** Instructions **
A: In the PureScript transcript below, rewrite the paragraph beginning "And like I said, I got something working" as a short bulleted list that keeps its main facts.
B: Using the PureScript transcript below, mark each statement yes or no, and quote the words that decide it: (i) Sum types are also known as algebraic data types. (ii) Most of PureScript's interesting features were taken from TypeScript. (iii) Some people came from Haskell wanting something with the semantics of JavaScript.
C: In the PureScript transcript below, what does Phil say type classes enable?

Top of Source passage

And like I said, I got something working. And it turned out that quite a few people had the same… they wanted to work in the same way to compile to JavaScript. Maybe they'd come from something like TypeScript and they wanted a little bit more of the strong typing. Or maybe they came from Haskell and they wanted something that had the semantics of JavaScript. So, that's how it got started. And I think, hopefully people will find PureScript useful for the same reason that I created it and why I find it useful, which is that you want something fairly close to JavaScript like TypeScript is, [inaudible] the nice syntax and type that you get from Haskell.
JAMISON:
So, can you talk about, you mentioned it a little bit. Can you talk more about the features that PureScript has as a language?
PHIL:
Sure. So, most of the interesting features are sort of taken, stolen from Haskell I guess. So, there's things like, I can go into more details on these, but there are interesting type system features like I said. Sum types, or you might know them as algebraic data types or tagged unions or something like that, depending on languages you've used. And then type classes, which are, look a little bit like, if you're familiar with [inaudible] Java, look a little bit like [n spaces] in Java. So, they enable this ad-hoc form of abstraction. And then there's a couple of more esoteric type system features. Things like what we call Rank N type, just basically different ways of enabling interesting types of abstraction that you might want to capture in a type system [inaudible], at compile type.

Bottom of Source passage
Top of Provided information

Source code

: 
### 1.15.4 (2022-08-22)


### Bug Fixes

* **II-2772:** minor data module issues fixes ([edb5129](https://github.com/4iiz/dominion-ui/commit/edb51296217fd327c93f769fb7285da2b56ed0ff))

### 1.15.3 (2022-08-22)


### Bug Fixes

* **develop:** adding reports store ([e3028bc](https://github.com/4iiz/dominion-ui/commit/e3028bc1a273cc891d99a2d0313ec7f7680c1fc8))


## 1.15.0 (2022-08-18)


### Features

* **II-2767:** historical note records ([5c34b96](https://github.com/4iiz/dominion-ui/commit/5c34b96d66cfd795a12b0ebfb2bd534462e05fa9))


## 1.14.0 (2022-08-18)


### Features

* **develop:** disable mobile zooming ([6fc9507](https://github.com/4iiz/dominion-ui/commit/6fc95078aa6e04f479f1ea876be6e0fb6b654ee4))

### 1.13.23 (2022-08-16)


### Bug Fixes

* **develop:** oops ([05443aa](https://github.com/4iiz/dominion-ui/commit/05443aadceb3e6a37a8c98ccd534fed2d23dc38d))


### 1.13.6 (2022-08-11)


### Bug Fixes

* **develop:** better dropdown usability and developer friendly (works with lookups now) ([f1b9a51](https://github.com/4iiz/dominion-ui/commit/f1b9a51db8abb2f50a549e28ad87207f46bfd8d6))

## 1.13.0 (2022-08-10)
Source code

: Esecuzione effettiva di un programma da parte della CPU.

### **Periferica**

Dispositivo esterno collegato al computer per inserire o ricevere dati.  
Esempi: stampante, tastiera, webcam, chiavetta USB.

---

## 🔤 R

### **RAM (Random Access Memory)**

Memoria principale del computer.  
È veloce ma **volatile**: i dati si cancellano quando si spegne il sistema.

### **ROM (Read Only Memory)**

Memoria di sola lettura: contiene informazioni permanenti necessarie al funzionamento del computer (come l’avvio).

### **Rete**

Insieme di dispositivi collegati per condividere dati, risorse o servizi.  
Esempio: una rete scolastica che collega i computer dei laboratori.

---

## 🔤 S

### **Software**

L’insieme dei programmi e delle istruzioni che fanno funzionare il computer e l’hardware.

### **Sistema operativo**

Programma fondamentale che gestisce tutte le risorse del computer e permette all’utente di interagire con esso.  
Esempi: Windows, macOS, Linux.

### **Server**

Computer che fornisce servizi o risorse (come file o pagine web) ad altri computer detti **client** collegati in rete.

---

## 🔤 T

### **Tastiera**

Bottom of Provided information

** Responses in order **
A:
- The speaker got something working.
- Quite a few people wanted to work the same way and compile to JavaScript.
- Some may have come from TypeScript and wanted stronger typing.
- Others may have come from Haskell and wanted something with JavaScript's semantics.
- The speaker hopes people find PureScript useful for the same reason it was created: it stays fairly close to JavaScript, as TypeScript does, while offering Haskell's syntax and types.

B:
(i) Yes: "Sum types, or you might know them as algebraic data types or tagged unions"
(ii) No: "most of the interesting features are sort of taken, stolen from Haskell"
(iii) Yes: "Or maybe they came from Haskell and they wanted something that had the semantics of JavaScript."

C: They enable an ad-hoc form of abstraction.